Maybe this is the contrast between Jesus and his precursor cousin. The peppery John lashed out with judgment, fire and brimstone. He wants to bring about a quick fix. It will take violence to overthrow the empire and the powers and principalities. What the proponents of violence do not realize is that the peace wrought by the sword is not the peace of God. It will be temporary. God’s peace will be lasting.
Jesus rests in the assurance that the God of Peace, working in and through him, will bring about change. There is every reason to hope. Flowers will one day bloom in the parched desert. But Jesus realizes that he is dealing with the minds and hearts of people. He is dealing with people who look out for themselves and seek worldly comforts. This is the terrible paradox of divine love and human freedom. The God of Peace values us so much that she gives us the freedom to respond or not respond. Many times we fail to respond.
Jesus realizes that we cannot use violence and weapons to establish lasting justice and peace. It takes time and, as Paul cautions, patience. The root of patience is the Latin word “patior.” It means to suffer through. The peace of God will come through faithful suffering. There will be breakthroughs such as the current peace in Ireland. There will be setbacks like Iraq and Israel/Palestine. But, as Mary showed Juan Diego and the unbelieving bishop at Guadalupe, the rose will bloom in the dead of winter.
As peacemakers then, we respond to John’s disciples, “Yes, Jesus the one who has come and the one who is coming.” Whenever we see the hungry being fed and the thirsty being given drink, we catch a glimpse of the peace of God. When we see the homeless sheltered and the sick cared for, we realize that the peace of God is within our power. When we see the cancer victim cured and the lame now walking, we are aware that the peace of God has come. When we see people putting away their swords and coming to the bargaining table, we know that the peace of God is close at hand. When we see the poor valued and given meaningful work, we know that the peace of God is present. When we see governments spending more to alleviate suffering that they are spending for defense, we will know that the peace of God is at work. When we see fast food companies paying more for tomatoes so that the migrant workers can make a just living, we will know that the peace of God is close at hand. When we see dioceses, parishes and the faithful investing only in socially responsible companies, we will sense that the peace of God is becoming real.
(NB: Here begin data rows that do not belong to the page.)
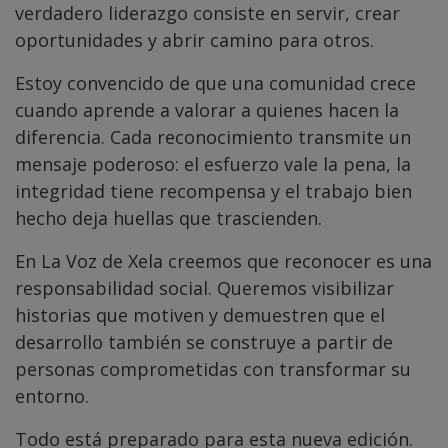
verdadero liderazgo consiste en servir, crear
oportunidades y abrir camino para otros.
Estoy convencido de que una comunidad crece
cuando aprende a valorar a quienes hacen la
diferencia. Cada reconocimiento transmite un
mensaje poderoso: el esfuerzo vale la pena, la
integridad tiene recompensa y el trabajo bien
hecho deja huellas que trascienden.
En La Voz de Xela creemos que reconocer es una
responsabilidad social. Queremos visibilizar
historias que motiven y demuestren que el
desarrollo también se construye a partir de
personas comprometidas con transformar su
entorno.
Todo está preparado para esta nueva edición.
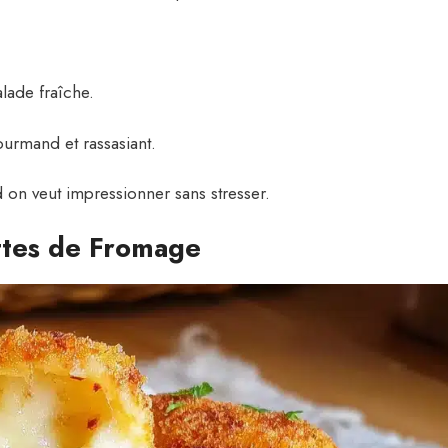
lade fraîche.
ourmand et rassasiant.
 on veut impressionner sans stresser.
ttes de Fromage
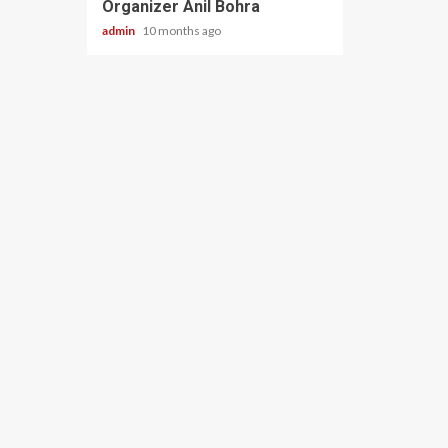
Organizer Anil Bohra
admin
10 months ago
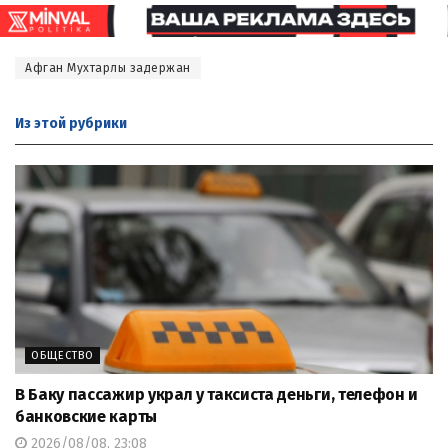
Афган Мухтарлы задержан
Из этой
рубрики
ОБЩЕСТВО
В Баку пассажир украл у таксиста деньги, телефон и
банковские карты
2026/08/08, 23:08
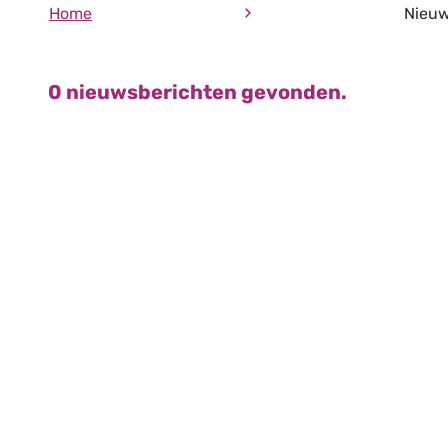
Home
Nieu
0 nieuwsberichten gevonden.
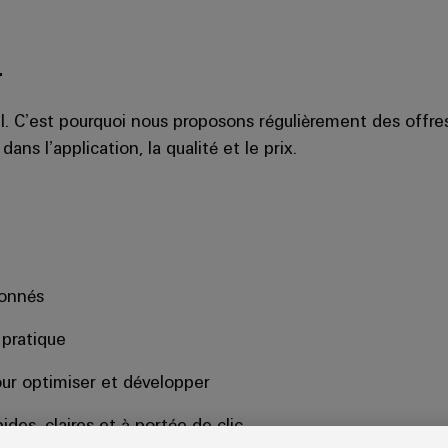
r
el. C’est pourquoi nous proposons régulièrement des offre
ns l’application, la qualité et le prix.
ionnés
 pratique
our optimiser et développer
ides, claires et à portée de clic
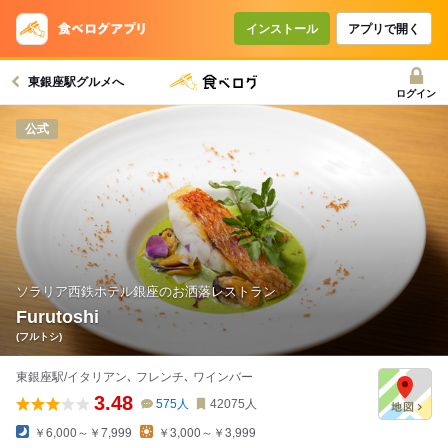
コースで使えるクーポン
戻る
インストール
アプリで開く
東銀座駅グルメへ
クーポンを利用せず予約する
ログイン
公式
ソラリア西鉄ホテル銀座のお洒落レストラン
Furutoshi
(フルトシ)
東銀座駅/イタリアン､ フレンチ､ ワインバー
3.48
575
人
42075
人
￥6,000～￥7,999
￥3,000～￥3,999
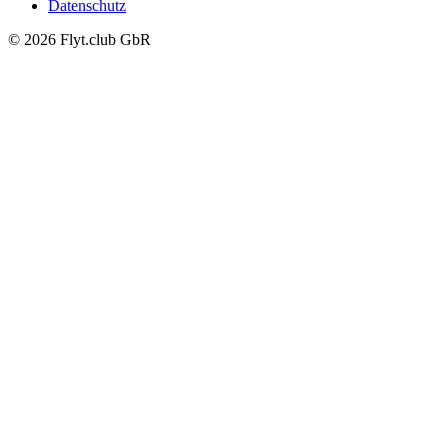
Datenschutz
© 2026 Flyt.club GbR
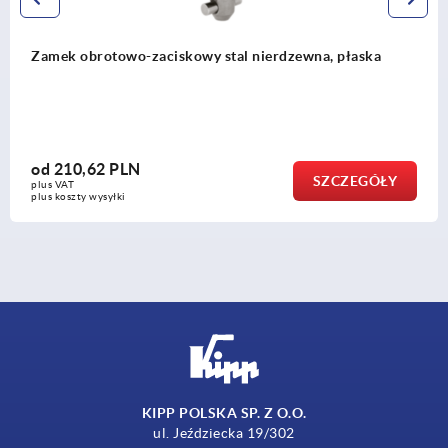
Zamek obrotowo-zaciskowy stal nierdzewna, płaska
od
210,62 PLN
SZCZEGÓŁY
plus VAT
plus koszty wysyłki
KIPP POLSKA SP. Z O.O.
ul. Jeździecka 19/302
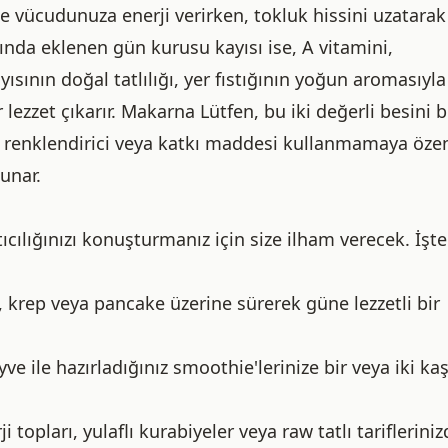
e vücudunuza enerji verirken, tokluk hissini uzatarak
nda eklenen gün kurusu kayısı ise, A vitamini,
ısının doğal tatlılığı, yer fıstığının yoğun aromasıyla
ezzet çıkarır. Makarna Lütfen, bu iki değerli besini b
a, renklendirici veya katkı maddesi kullanmamaya öze
unar.
cılığınızı konuşturmanız için size ilham verecek. İşte
krep veya pancake üzerine sürerek güne lezzetli bir
e ile hazırladığınız smoothie'lerinize bir veya iki kaş
i topları, yulaflı kurabiyeler veya raw tatlı tariflerini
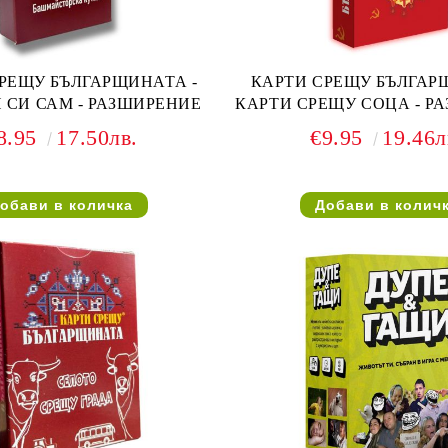
РЕЩУ БЪЛГАРЩИНАТА -
КАРТИ СРЕЩУ БЪЛГАР
 СИ САМ - РАЗШИРЕНИЕ
КАРТИ СРЕЩУ СОЦА - Р
8.95
17.50лв.
€9.95
19.46л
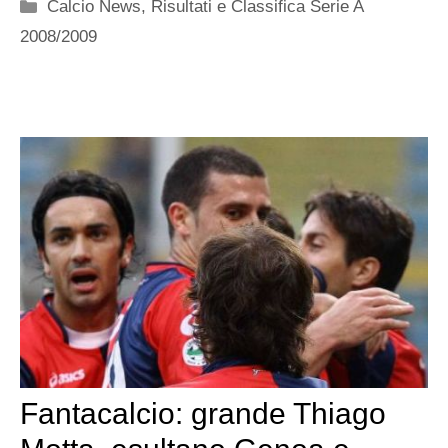
Categorie
Calcio News
,
Risultati e Classifica Serie A
2008/2009
Fantacalcio: grande Thiago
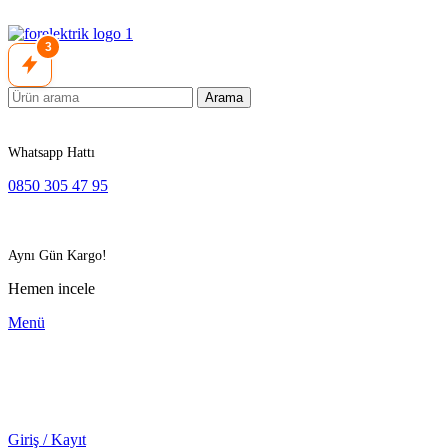
3
Arama
Whatsapp Hattı
0850 305 47 95
Aynı Gün Kargo!
Hemen incele
Menü
Giriş / Kayıt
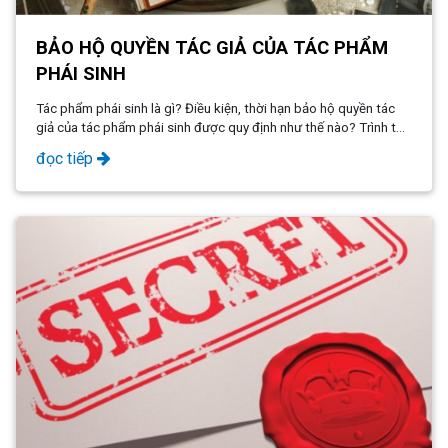
BẢO HỘ QUYỀN TÁC GIẢ CỦA TÁC PHẨM
PHÁI SINH
Tác phẩm phái sinh là gì? Điều kiện, thời hạn bảo hộ quyền tác
giả của tác phẩm phái sinh được quy định như thế nào? Trình tự,
thủ tục thực hiện bảo hệ quyền tác giả bao gồm những bước
đọc tiếp
nào?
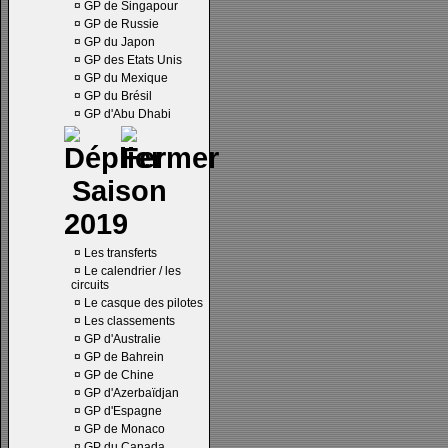
¤
GP de Singapour
¤
GP de Russie
¤
GP du Japon
¤
GP des Etats Unis
¤
GP du Mexique
¤
GP du Brésil
¤
GP d'Abu Dhabi
Saison
2019
¤
Les transferts
¤
Le calendrier / les
circuits
¤
Le casque des pilotes
¤
Les classements
¤
GP d'Australie
¤
GP de Bahrein
¤
GP de Chine
¤
GP d'Azerbaïdjan
¤
GP d'Espagne
¤
GP de Monaco
¤
GP du Canada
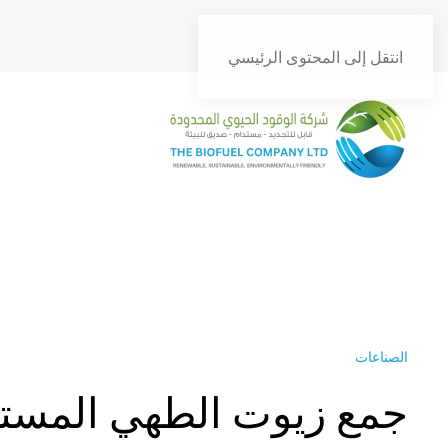
انتقل إلى المحتوى الرئيسي
الصناعات
جمع زيوت الطهي المستع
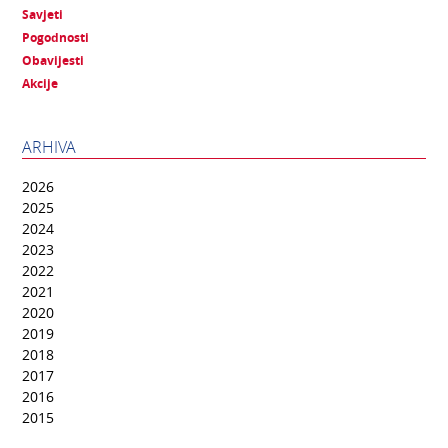
Savjeti
Pogodnosti
Obavijesti
Akcije
ARHIVA
2026
2025
2024
2023
2022
2021
2020
2019
2018
2017
2016
2015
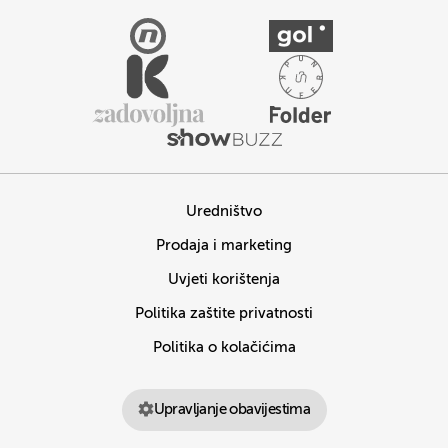
Uredništvo
Prodaja i marketing
Uvjeti korištenja
Politika zaštite privatnosti
Politika o kolačićima
Upravljanje obavijestima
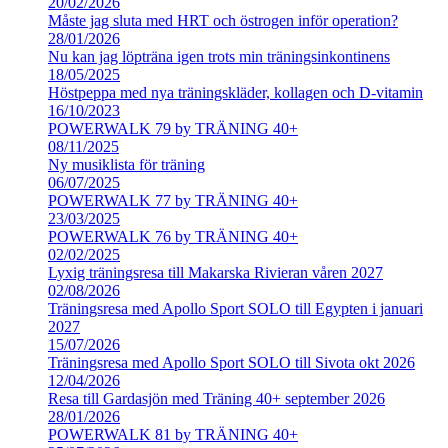
20/02/2026
Måste jag sluta med HRT och östrogen inför operation?
28/01/2026
Nu kan jag löpträna igen trots min träningsinkontinens
18/05/2025
Höstpeppa med nya träningskläder, kollagen och D-vitamin
16/10/2023
POWERWALK 79 by TRÄNING 40+
08/11/2025
Ny musiklista för träning
06/07/2025
POWERWALK 77 by TRÄNING 40+
23/03/2025
POWERWALK 76 by TRÄNING 40+
02/02/2025
Lyxig träningsresa till Makarska Rivieran våren 2027
02/08/2026
Träningsresa med Apollo Sport SOLO till Egypten i januari
2027
15/07/2026
Träningsresa med Apollo Sport SOLO till Sivota okt 2026
12/04/2026
Resa till Gardasjön med Träning 40+ september 2026
28/01/2026
POWERWALK 81 by TRÄNING 40+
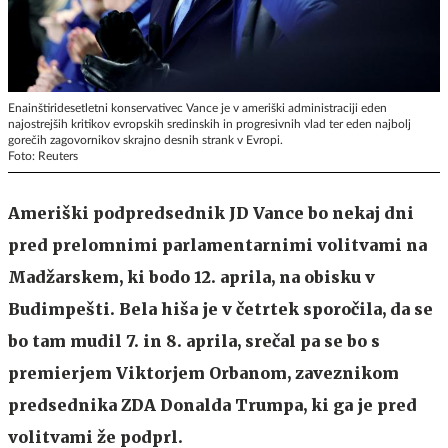
Enainštiridesetletni konservativec Vance je v ameriški administraciji eden
najostrejših kritikov evropskih sredinskih in progresivnih vlad ter eden najbolj
gorečih zagovornikov skrajno desnih strank v Evropi.
Foto: Reuters
Ameriški podpredsednik JD Vance bo nekaj dni
pred prelomnimi parlamentarnimi volitvami na
Madžarskem, ki bodo 12. aprila, na obisku v
Budimpešti. Bela hiša je v četrtek sporočila, da se
bo tam mudil 7. in 8. aprila, srečal pa se bo s
premierjem Viktorjem Orbanom, zaveznikom
predsednika ZDA Donalda Trumpa, ki ga je pred
volitvami že podprl.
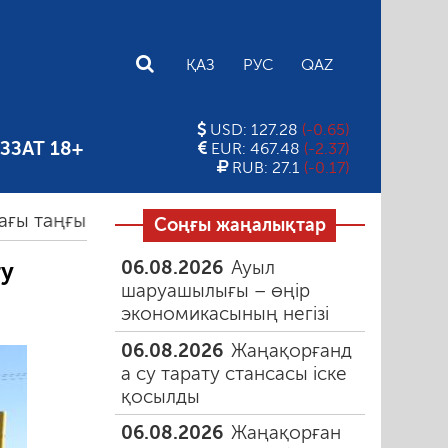
E
ҚАЗ
РУС
QAZ
USD: 127.28
(-0.65)
ЗЗАТ 18+
EUR: 467.48
(-2.37)
RUB: 27.1
(-0.17)
 түтін
06.08.2026
Құмарлық эпидемиясы
06.0
Соңғы жаңалықтар
06.08.2026
Ауыл
ту
шаруашылығы – өңір
экономикасының негізі
06.08.2026
Жаңақорғанд
а су тарату стансасы іске
қосылды
06.08.2026
Жаңақорған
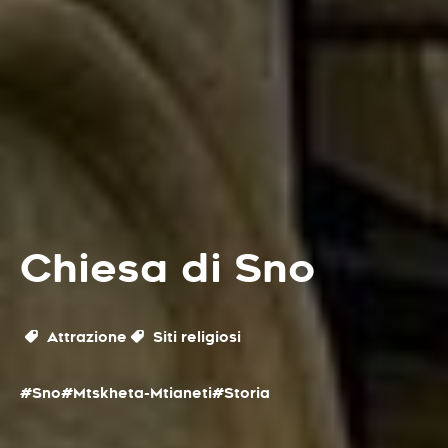
Chiesa di Sno
Attrazione
Siti religiosi
#Sno
#Mtskheta-Mtianeti
#Storia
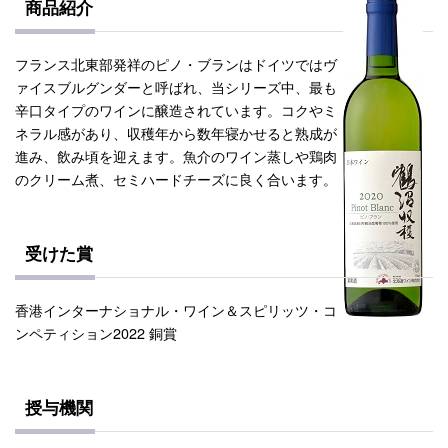
商品紹介
フランス北東部発祥のピノ・ブランはドイツではヴ
ァイスブルグンダーと呼ばれ、当シリーズ中、最も
辛口タイプのワインに醸造されています。コクやミ
ネラル感があり、収穫年から数年寝かせると熟成が
進み、飲み頃を迎えます。魚介のワイン蒸しや鶏肉
のクリーム煮、セミハードチーズに良く合います。
受けた賞
香港インターナショナル・ワイン＆スピリッツ・コ
ンペティション2022 銅賞
授与機関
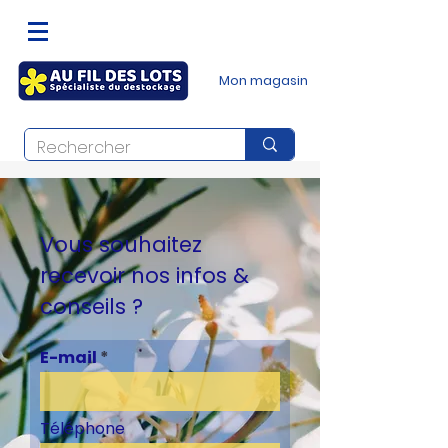
Mon magasin
Vous souhaitez
recevoir nos infos &
conseils ?
E-mail
Téléphone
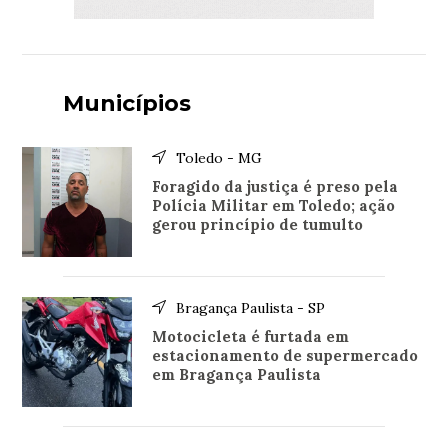
Municípios
Toledo - MG
Foragido da justiça é preso pela
Polícia Militar em Toledo; ação
gerou princípio de tumulto
Bragança Paulista - SP
Motocicleta é furtada em
estacionamento de supermercado
em Bragança Paulista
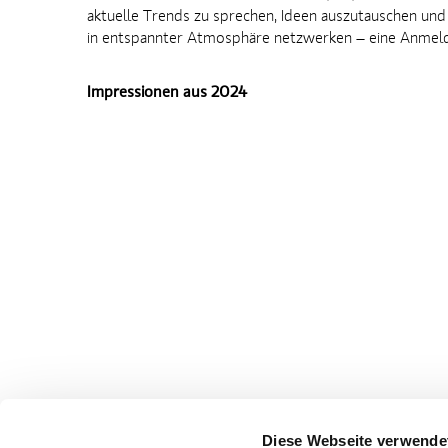
aktuelle Trends zu sprechen, Ideen auszutauschen und
in entspannter Atmosphäre netzwerken – eine Anmeldu
Impressionen aus 2024
Diese Webseite verwende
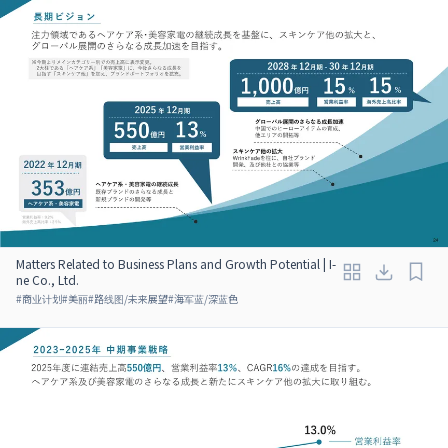
Matters Related to Business Plans and Growth Potential | I-
ne Co., Ltd.
#
商业计划
#
美丽
#
路线图/未来展望
#
海军蓝/深蓝色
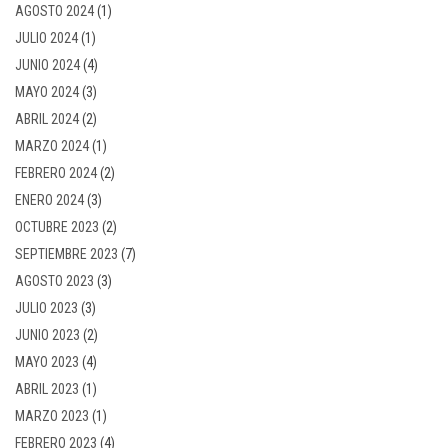
AGOSTO 2024
(1)
JULIO 2024
(1)
JUNIO 2024
(4)
MAYO 2024
(3)
ABRIL 2024
(2)
MARZO 2024
(1)
FEBRERO 2024
(2)
ENERO 2024
(3)
OCTUBRE 2023
(2)
SEPTIEMBRE 2023
(7)
AGOSTO 2023
(3)
JULIO 2023
(3)
JUNIO 2023
(2)
MAYO 2023
(4)
ABRIL 2023
(1)
MARZO 2023
(1)
FEBRERO 2023
(4)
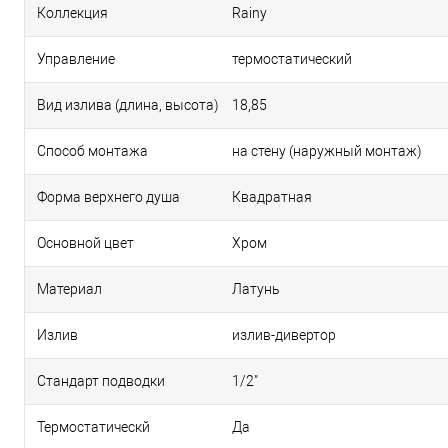
Коллекция
Rainy
Управление
термостатический
Вид излива (длина, высота)
18,85
Способ монтажа
на стену (наружный монтаж)
Форма верхнего душа
Квадратная
Основной цвет
Хром
Материал
Латунь
Излив
излив-дивертор
Стандарт подводки
1/2"
Термостатическй
Да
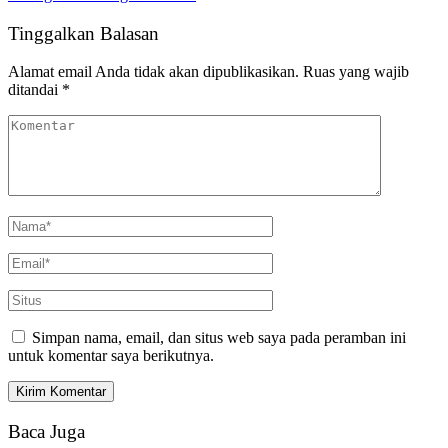
Tinggalkan Balasan
Alamat email Anda tidak akan dipublikasikan.
Ruas yang wajib
ditandai
*
Simpan nama, email, dan situs web saya pada peramban ini
untuk komentar saya berikutnya.
Baca Juga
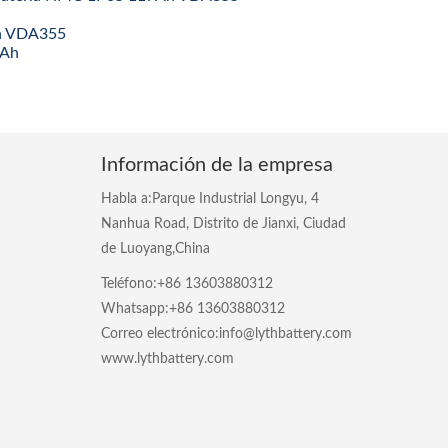
Ah VDA355
4Ah
Información de la empresa
Habla a:Parque Industrial Longyu, 4
Nanhua Road, Distrito de Jianxi, Ciudad
de Luoyang,China
Teléfono:+86 13603880312
Whatsapp:+86 13603880312
Correo electrónico:info@lythbattery.com
www.lythbattery.com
But, it will take time. Our hearts are hard and our wills are stubborn. It is not easy to give up creature comforts and our lifestyles in order to usher in the peace of God. It takes time for the God of Peace and the Prince of Peace to soften our hearts and for our wills to lock in on the value of nonviolence.
Merton says that peace is eschatological. The reign of the God of Peace is within our power but it is also coming. The great reversal is not yet complete.
Come, Prince of Peace! Dwell among us!